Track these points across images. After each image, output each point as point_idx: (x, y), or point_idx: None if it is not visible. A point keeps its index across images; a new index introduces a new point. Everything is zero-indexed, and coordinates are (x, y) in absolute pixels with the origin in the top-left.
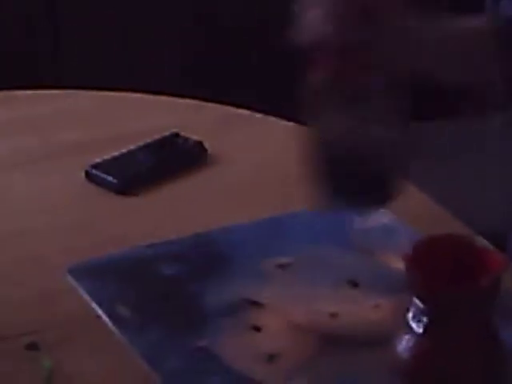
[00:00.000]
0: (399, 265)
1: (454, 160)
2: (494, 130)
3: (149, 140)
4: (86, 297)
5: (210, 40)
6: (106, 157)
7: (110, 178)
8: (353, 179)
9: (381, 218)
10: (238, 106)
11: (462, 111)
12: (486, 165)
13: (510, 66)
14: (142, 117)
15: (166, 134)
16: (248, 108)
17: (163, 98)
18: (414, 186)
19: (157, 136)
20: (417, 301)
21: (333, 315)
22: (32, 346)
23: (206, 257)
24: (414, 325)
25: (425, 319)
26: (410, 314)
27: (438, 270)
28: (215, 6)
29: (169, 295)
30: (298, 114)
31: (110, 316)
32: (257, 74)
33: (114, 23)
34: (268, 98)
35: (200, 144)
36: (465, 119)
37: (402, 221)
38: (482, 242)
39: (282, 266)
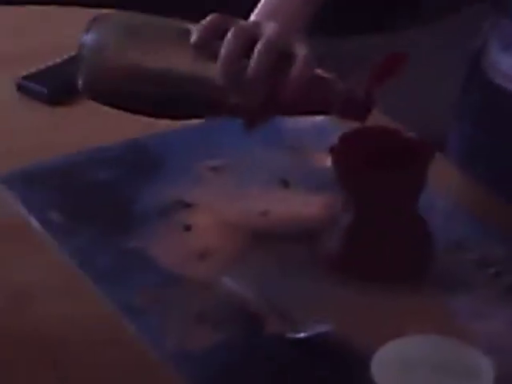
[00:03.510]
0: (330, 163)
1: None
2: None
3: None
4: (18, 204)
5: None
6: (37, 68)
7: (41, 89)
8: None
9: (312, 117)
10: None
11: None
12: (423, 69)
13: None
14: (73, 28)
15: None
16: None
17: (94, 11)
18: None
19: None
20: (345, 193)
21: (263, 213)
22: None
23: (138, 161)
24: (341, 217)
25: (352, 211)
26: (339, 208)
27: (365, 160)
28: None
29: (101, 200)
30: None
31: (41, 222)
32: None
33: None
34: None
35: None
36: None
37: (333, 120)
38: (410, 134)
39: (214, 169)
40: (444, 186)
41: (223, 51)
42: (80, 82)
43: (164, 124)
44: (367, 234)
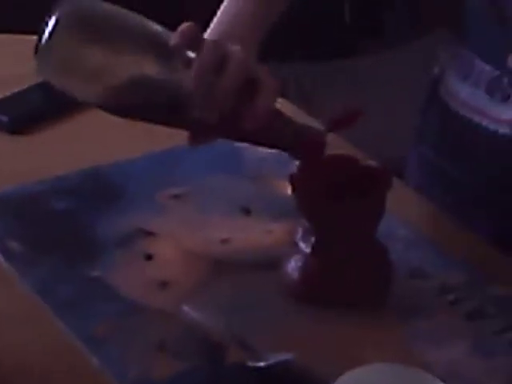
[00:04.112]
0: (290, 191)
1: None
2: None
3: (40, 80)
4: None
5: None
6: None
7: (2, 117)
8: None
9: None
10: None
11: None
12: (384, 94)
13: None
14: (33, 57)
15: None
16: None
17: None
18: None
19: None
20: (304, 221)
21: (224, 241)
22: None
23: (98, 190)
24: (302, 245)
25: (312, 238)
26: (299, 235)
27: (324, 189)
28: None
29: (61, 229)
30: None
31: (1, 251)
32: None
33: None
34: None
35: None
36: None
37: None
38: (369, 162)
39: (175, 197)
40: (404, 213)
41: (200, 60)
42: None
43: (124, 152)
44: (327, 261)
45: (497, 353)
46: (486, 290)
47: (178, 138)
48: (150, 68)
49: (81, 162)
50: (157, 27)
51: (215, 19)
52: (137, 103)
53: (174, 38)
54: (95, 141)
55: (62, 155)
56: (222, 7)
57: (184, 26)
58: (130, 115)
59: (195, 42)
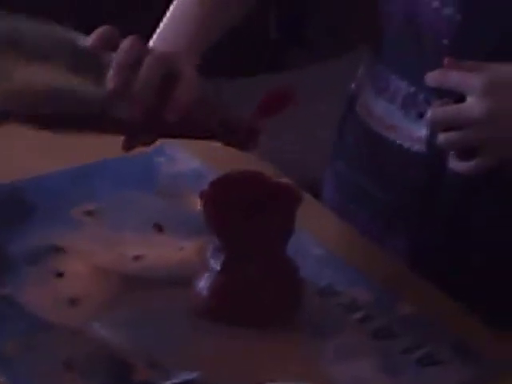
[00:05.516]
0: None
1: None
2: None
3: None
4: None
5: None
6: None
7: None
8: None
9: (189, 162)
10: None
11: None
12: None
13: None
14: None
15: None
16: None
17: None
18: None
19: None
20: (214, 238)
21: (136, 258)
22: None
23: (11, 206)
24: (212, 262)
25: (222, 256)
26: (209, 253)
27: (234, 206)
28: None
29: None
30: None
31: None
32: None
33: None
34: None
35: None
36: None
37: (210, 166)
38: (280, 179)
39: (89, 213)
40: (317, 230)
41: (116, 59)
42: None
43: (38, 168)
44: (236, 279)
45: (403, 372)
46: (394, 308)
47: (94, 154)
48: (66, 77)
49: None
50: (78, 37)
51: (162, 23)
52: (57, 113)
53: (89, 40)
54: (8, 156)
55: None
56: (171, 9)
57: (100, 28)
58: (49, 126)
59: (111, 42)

######

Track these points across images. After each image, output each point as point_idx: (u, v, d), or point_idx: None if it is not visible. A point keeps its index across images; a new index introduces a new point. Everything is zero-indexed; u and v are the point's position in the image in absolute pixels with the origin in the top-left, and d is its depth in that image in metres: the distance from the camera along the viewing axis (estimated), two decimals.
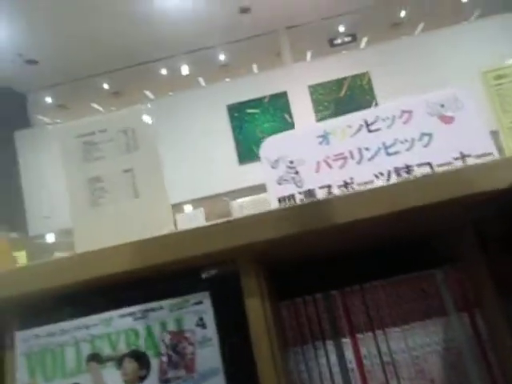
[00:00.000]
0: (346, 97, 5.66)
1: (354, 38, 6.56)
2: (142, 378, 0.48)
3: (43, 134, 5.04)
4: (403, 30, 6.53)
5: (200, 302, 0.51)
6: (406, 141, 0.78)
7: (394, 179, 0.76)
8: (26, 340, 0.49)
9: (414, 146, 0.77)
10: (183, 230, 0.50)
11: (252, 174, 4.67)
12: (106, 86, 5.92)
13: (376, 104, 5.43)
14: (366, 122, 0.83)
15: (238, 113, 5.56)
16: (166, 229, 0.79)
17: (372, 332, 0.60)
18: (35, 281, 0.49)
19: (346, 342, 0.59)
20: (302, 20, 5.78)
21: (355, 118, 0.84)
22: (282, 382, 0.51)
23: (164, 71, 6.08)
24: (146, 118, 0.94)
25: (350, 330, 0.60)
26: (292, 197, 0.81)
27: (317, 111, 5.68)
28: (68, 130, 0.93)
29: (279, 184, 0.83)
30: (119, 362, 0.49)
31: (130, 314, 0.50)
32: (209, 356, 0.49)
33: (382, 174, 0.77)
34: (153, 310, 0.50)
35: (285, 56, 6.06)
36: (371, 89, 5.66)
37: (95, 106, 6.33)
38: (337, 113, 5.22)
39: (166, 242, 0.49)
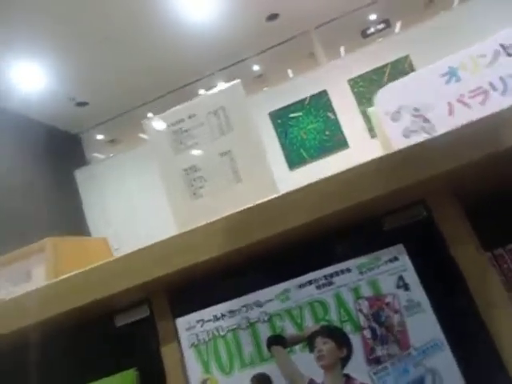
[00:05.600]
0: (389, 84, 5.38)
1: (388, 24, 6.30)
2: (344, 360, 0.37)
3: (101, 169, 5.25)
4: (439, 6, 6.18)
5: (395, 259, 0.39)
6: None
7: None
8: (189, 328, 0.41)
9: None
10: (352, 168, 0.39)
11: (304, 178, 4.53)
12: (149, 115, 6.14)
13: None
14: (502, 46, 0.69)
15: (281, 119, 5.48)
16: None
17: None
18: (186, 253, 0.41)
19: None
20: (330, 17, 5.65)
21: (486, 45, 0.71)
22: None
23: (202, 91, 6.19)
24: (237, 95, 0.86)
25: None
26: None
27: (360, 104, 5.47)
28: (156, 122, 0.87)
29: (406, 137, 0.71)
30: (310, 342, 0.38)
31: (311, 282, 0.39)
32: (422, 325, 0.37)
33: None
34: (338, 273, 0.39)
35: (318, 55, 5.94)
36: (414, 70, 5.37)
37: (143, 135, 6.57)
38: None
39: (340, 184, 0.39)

######

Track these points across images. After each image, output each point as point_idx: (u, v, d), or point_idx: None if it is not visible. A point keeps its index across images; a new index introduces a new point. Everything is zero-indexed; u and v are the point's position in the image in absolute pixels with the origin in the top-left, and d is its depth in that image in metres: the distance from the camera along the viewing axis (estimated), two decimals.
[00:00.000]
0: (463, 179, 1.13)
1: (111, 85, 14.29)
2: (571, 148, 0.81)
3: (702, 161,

######

* [WORK TO BE COMPLETED]
What is needed is an exact copy of the lines above, from the one holding "11: (462, 111)" down to the one holding "51: (215, 19)", with those two included and the pictures left out.

* [TASK ANSWER]
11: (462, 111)
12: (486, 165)
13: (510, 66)
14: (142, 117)
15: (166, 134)
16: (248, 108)
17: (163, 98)
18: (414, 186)
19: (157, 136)
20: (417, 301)
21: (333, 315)
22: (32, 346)
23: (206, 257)
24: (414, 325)
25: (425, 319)
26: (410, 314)
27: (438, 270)
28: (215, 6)
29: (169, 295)
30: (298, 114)
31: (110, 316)
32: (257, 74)
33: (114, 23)
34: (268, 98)
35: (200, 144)
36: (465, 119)
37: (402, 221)
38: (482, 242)
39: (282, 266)
[00:03.510]
0: (330, 163)
1: None
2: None
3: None
4: (18, 204)
5: None
6: (37, 68)
7: (41, 89)
8: None
9: (312, 117)
10: None
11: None
12: (423, 69)
13: None
14: (73, 28)
15: None
16: None
17: (94, 11)
18: None
19: None
20: (345, 193)
21: (263, 213)
22: None
23: (138, 161)
24: (341, 217)
25: (352, 211)
26: (339, 208)
27: (365, 160)
28: None
29: (101, 200)
30: None
31: (41, 222)
32: None
33: None
34: None
35: None
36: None
37: (333, 120)
38: (410, 134)
39: (214, 169)
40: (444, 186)
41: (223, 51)
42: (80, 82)
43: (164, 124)
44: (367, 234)
[00:04.112]
0: (290, 191)
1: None
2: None
3: (40, 80)
4: None
5: None
6: None
7: (2, 117)
8: None
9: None
10: None
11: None
12: (384, 94)
13: None
14: (33, 57)
15: None
16: None
17: None
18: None
19: None
20: (304, 221)
21: (224, 241)
22: None
23: (98, 190)
24: (302, 245)
25: (312, 238)
26: (299, 235)
27: (324, 189)
28: None
29: (61, 229)
30: None
31: (1, 251)
32: None
33: None
34: None
35: None
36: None
37: None
38: (369, 162)
39: (175, 197)
40: (404, 213)
41: (200, 60)
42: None
43: (124, 152)
44: (327, 261)
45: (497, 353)
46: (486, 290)
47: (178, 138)
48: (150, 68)
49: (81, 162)
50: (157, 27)
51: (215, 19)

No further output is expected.